(TASK INSTRUCTIONS): In the records below, the line that contains "Lunes - Viernes —" marks the start. Copy it and each line after it through the end, exactly, without pictures.

Transcribed page contents:
========================================================================

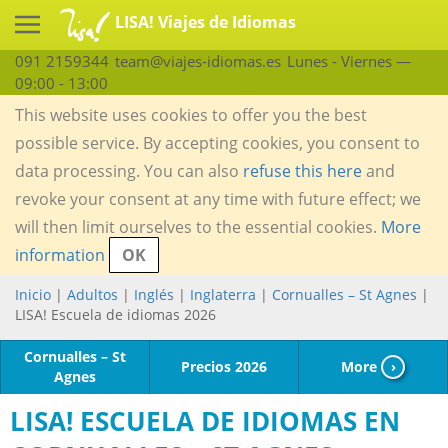
LISA! Viajes de Idiomas
091 2159344
team@viajes-idiomas.es
Lunes - Viernes —
09:00 - 13:00
This website uses cookies to offer you the best
possible service. By accepting cookies, you consent to
data processing. You can also
refuse this here
and
revoke your consent at any time with future effect; we
will then limit ourselves to the essential cookies.
More
information
OK
Inicio
|
Adultos
|
Inglés
|
Inglaterra
|
Cornualles – St Agnes
|
LISA! Escuela de idiomas 2026
Cornualles – St
Precios 2026
More
›
Agnes
LISA! ESCUELA DE IDIOMAS EN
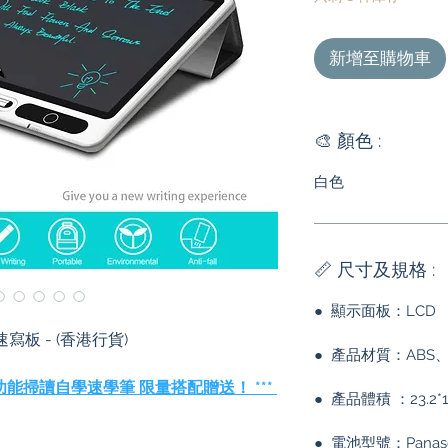
新增至購物車
🎨 顏色 :
白色
📏 尺寸及規格 :
● 顯示面板：LCD
速寫板 - (香港行貨)
● 產品材質：ABS、
多功能掃讀自學速學筆 限量搭配贈送！ ***
● 產品體積 ：23.2*17
● 電池型號：Panasoni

========================================================================

(RESULT OF THIS TASK):
Lunes - Viernes —
09:00 - 13:00
This website uses cookies to offer you the best
possible service. By accepting cookies, you consent to
data processing. You can also
refuse this here
and
revoke your consent at any time with future effect; we
will then limit ourselves to the essential cookies.
More
information
OK
Inicio
|
Adultos
|
Inglés
|
Inglaterra
|
Cornualles – St Agnes
|
LISA! Escuela de idiomas 2026
Cornualles – St
Precios 2026
More
›
Agnes
LISA! ESCUELA DE IDIOMAS EN
新增至購物車
🎨 顏色 :
白色
📏 尺寸及規格 :
● 顯示面板：LCD
速寫板 - (香港行貨)
● 產品材質：ABS、
多功能掃讀自學速學筆 限量搭配贈送！ ***
● 產品體積 ：23.2*17
● 電池型號：Panasoni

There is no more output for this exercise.